Browse By

Taklimat Khusus Presiden Prabowo: Waspada Dampak Ketegangan Global terhadap Stabilitas Nasional

Presiden Prabowo Subianto meresmikan 218 jembatan di berbagai wilayah di Indonesia yang digelar secara hybrid melalui konferensi video dari kediaman pribadinya di Hambalang, Bogor, Jawa Barat, pada Senin, 9 Maret 2026. (Foto: BPMI Setpres)

JAKARTA, Kabarmataram News. – Presiden Prabowo Subianto memberikan taklimat khusus kepada jajaran menteri dan pimpinan lembaga terkait perkembangan kondisi global yang kian dinamis. Dalam arahannya, Presiden menekankan pentingnya kesiapsiagaan Indonesia dalam menghadapi ketidakpastian geopolitik yang berpotensi memengaruhi ketahanan pangan, energi, dan stabilitas ekonomi dalam negeri.

Taklimat ini menjadi sinyal kuat bahwa pemerintah tengah memperkuat posisi tawar dan pertahanan Indonesia di tengah rivalitas kekuatan besar dunia serta konflik di berbagai kawasan yang belum mereda hingga tahun 2026 ini.

Tiga Fokus Utama Prabowo: Pangan, Energi, dan Keamanan

Presiden Prabowo menggarisbawahi bahwa pergeseran peta kekuatan global bukan sekadar isu politik, melainkan ancaman nyata bagi rantai pasok dunia. Ada tiga poin krusial yang menjadi sorotan utama dalam taklimat tersebut:

  • Kemandirian Pangan: Di tengah gangguan logistik internasional, Presiden menginstruksikan percepatan program swasembada pangan agar Indonesia tidak bergantung pada impor yang harganya kian fluktuatif.
  • Ketahanan Energi: Mengingat gejolak di Timur Tengah (seperti isu Selat Hormuz), pemerintah fokus pada penguatan cadangan energi nasional dan pengembangan energi terbarukan sebagai langkah mitigasi.
  • Posisi Non-Blok yang Aktif: Presiden menegaskan kembali prinsip politik luar negeri “Bebas Aktif”, di mana Indonesia harus tetap menjadi jembatan perdamaian namun memiliki pertahanan yang tangguh untuk melindungi kepentingan nasional.

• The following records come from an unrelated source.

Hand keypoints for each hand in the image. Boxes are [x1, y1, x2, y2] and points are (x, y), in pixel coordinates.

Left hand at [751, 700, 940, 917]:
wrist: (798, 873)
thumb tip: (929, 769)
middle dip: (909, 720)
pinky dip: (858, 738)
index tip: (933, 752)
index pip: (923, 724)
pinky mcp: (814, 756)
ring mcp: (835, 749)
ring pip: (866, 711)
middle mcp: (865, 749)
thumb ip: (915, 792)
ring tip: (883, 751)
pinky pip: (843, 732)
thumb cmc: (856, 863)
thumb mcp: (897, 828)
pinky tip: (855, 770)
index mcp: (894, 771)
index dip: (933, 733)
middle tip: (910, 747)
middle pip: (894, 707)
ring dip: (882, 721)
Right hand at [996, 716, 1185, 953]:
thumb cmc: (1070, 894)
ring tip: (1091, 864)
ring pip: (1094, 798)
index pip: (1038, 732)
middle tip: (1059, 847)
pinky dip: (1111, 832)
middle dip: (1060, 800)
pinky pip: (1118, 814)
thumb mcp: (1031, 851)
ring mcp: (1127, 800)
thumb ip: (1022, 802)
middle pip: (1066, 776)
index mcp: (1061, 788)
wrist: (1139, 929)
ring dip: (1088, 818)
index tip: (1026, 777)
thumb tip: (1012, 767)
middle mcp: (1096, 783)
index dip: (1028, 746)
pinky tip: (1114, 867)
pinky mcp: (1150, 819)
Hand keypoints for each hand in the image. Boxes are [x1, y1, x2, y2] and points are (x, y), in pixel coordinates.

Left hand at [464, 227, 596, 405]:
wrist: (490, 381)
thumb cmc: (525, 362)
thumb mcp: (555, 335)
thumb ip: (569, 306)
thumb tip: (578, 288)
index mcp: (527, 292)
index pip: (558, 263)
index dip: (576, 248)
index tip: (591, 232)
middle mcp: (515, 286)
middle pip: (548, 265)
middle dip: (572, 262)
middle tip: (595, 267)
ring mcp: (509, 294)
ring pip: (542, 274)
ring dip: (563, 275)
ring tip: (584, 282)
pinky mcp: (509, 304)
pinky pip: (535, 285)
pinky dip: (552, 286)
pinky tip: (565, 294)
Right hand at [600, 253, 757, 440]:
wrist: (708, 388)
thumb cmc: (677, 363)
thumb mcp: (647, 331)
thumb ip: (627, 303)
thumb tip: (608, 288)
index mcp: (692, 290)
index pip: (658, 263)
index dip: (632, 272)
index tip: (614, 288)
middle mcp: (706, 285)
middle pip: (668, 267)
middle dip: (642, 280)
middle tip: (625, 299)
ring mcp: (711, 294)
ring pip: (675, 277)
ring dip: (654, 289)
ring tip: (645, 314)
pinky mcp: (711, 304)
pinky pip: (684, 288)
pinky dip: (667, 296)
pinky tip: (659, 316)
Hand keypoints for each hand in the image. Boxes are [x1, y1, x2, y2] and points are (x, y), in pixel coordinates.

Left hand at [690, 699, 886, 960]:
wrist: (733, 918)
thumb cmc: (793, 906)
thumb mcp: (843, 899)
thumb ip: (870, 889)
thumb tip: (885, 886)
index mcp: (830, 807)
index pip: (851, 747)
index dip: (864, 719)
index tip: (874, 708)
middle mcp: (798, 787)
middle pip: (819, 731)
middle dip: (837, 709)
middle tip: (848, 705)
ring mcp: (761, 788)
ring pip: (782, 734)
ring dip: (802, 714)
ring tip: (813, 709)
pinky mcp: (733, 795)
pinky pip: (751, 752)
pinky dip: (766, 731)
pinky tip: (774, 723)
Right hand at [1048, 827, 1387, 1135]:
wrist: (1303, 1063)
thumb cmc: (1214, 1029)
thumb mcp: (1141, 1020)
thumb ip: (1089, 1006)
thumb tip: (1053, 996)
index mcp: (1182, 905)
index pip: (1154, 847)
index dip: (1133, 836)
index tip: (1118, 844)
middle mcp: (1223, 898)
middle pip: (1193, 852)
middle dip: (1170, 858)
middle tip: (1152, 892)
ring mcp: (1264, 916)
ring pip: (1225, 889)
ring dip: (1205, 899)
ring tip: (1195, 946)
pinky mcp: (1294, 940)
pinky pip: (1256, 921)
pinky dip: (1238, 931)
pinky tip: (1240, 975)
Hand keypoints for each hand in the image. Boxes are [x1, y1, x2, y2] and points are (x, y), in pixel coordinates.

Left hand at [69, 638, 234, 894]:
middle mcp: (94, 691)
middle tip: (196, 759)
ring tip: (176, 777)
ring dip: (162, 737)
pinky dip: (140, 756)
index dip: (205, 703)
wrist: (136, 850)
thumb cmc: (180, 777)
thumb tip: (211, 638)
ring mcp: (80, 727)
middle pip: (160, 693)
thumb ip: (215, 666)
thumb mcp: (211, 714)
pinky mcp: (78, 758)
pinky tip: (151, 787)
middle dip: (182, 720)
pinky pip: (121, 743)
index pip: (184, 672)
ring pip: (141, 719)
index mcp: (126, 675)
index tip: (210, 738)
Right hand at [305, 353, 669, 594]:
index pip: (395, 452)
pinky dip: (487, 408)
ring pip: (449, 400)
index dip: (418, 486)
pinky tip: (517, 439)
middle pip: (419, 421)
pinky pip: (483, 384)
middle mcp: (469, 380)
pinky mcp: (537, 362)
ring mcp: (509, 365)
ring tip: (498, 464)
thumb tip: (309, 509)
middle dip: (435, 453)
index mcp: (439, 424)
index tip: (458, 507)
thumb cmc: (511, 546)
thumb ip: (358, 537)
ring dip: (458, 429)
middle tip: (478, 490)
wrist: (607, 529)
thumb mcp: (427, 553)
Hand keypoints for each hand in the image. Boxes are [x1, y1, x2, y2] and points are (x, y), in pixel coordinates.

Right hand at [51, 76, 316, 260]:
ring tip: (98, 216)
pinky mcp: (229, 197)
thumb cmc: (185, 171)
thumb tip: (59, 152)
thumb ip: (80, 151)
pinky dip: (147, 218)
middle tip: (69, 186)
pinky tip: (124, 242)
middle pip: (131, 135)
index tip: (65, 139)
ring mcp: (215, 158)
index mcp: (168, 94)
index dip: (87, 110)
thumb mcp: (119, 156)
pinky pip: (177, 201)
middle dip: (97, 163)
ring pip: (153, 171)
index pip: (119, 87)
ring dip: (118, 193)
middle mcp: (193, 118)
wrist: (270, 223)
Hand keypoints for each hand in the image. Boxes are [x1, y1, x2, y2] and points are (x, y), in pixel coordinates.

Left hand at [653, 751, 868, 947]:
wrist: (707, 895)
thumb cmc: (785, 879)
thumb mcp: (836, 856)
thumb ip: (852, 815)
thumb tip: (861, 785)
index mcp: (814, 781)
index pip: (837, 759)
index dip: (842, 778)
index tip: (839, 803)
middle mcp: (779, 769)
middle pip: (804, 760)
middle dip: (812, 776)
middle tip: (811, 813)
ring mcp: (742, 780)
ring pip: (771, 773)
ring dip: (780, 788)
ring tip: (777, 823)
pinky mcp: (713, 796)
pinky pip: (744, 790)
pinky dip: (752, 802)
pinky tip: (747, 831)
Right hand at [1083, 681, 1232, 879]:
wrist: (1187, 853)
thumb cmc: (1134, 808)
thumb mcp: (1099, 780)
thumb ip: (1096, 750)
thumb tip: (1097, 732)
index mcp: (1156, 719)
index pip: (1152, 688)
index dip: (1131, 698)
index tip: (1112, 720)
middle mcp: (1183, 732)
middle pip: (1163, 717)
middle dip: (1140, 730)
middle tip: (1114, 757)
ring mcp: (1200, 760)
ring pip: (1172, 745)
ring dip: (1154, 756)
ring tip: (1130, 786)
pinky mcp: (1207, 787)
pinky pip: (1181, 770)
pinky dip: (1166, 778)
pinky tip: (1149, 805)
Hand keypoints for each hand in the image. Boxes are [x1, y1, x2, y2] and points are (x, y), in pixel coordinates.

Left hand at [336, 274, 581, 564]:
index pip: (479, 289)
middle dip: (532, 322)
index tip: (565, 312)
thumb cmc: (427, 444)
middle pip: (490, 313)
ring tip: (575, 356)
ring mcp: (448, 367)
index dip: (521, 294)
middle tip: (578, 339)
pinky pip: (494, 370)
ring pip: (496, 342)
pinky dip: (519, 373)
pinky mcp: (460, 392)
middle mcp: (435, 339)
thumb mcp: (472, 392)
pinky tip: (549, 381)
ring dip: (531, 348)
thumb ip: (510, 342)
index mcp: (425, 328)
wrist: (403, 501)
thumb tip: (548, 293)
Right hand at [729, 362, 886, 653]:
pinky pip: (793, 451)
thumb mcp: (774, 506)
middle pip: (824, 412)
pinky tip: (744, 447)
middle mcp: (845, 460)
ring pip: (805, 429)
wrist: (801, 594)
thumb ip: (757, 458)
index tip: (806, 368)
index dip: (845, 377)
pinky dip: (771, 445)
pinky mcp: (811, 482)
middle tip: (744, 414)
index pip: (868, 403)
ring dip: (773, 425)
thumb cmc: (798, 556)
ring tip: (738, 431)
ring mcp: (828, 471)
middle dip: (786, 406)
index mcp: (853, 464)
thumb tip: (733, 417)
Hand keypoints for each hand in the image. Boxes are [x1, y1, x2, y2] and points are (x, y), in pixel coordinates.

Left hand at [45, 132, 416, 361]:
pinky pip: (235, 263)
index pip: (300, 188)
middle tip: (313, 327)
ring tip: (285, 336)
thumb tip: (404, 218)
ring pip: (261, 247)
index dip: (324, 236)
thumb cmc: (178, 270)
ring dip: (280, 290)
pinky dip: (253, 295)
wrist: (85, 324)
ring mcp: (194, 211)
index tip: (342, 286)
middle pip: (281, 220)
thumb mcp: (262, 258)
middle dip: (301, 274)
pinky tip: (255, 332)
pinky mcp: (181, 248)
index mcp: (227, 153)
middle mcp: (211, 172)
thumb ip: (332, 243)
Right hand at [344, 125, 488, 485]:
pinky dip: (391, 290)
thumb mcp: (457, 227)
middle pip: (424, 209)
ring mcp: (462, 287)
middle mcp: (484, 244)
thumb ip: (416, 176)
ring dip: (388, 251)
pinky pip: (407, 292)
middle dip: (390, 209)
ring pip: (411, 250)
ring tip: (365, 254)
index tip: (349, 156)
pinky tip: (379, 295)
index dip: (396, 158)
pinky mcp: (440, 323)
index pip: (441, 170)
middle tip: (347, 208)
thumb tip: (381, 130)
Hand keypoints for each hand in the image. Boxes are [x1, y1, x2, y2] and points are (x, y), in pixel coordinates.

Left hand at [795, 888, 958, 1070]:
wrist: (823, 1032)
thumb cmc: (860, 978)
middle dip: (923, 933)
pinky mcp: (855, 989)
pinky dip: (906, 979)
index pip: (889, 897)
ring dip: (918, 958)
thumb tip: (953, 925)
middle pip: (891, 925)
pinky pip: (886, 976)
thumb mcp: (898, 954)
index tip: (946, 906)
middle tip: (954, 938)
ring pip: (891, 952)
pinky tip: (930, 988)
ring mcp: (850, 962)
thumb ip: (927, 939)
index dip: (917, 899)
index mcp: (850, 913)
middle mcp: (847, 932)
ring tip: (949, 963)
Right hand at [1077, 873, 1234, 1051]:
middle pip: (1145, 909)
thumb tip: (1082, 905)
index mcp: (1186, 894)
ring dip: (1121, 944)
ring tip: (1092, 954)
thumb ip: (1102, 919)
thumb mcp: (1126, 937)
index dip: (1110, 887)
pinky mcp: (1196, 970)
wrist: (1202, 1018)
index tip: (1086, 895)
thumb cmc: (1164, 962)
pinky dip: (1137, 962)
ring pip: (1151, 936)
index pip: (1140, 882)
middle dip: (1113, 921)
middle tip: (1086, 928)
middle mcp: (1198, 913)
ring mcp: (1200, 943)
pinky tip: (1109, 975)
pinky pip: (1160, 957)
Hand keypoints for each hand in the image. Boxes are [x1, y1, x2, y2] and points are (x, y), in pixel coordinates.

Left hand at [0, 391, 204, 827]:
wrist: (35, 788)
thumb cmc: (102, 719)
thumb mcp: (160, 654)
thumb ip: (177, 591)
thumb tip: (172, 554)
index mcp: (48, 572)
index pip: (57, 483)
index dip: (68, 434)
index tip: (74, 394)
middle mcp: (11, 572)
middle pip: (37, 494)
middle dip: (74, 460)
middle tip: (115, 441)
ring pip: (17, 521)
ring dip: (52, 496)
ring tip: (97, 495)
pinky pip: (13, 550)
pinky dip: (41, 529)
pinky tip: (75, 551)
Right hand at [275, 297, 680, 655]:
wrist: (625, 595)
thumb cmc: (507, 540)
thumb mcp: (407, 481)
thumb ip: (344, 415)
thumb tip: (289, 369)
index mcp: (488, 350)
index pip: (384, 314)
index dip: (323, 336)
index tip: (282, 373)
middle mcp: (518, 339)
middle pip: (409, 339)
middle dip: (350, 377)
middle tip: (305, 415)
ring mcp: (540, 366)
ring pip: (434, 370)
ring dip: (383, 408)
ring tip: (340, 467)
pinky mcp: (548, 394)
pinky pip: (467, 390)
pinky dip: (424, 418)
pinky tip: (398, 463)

Dampak Geopolitik terhadap Ekonomi Indonesia

Kondisi global yang tidak menentu memberikan tekanan pada nilai tukar rupiah dan inflasi. Melalui taklimat ini, Presiden Prabowo meminta tim ekonomi untuk tetap waspada terhadap kebijakan moneter negara-negara maju yang bisa memicu arus modal keluar (capital outflow).

“Kita tidak boleh lengah. Situasi dunia saat ini sangat cair. Kerja sama antarlembaga harus semakin solid untuk memastikan rakyat tidak terkena dampak langsung dari krisis di luar sana,” ujar perwakilan pemerintah merangkum arahan Presiden.

Strategi Mitigasi Pemerintah:

  1. Penguatan Investasi Domestik: Mendorong hilirisasi industri untuk memberikan nilai tambah di dalam negeri.
  2. Diplomasi Ekonomi: Memperluas pasar ekspor ke negara-negara non-tradisional di Afrika dan Amerika Latin.
  3. Audit Infrastruktur Strategis: Memastikan jalur distribusi logistik nasional bebas dari hambatan teknis.

Tantangan Regional: Laut Natuna dan Stabilitas ASEAN

Selain isu global yang jauh, Presiden juga menyoroti stabilitas di kawasan regional, terutama di Laut Natuna Utara. Penguatan kehadiran militer dan diplomasi di kawasan tersebut menjadi prioritas untuk menjaga kedaulatan wilayah sekaligus menjamin keamanan jalur perdagangan laut yang melewati Indonesia.

Sebagai pemimpin de facto di ASEAN, Indonesia di bawah kepemimpinan Prabowo berkomitmen untuk menjaga persatuan negara-negara Asia Tenggara agar tidak terseret dalam polarisasi kekuatan besar (AS vs Tiongkok).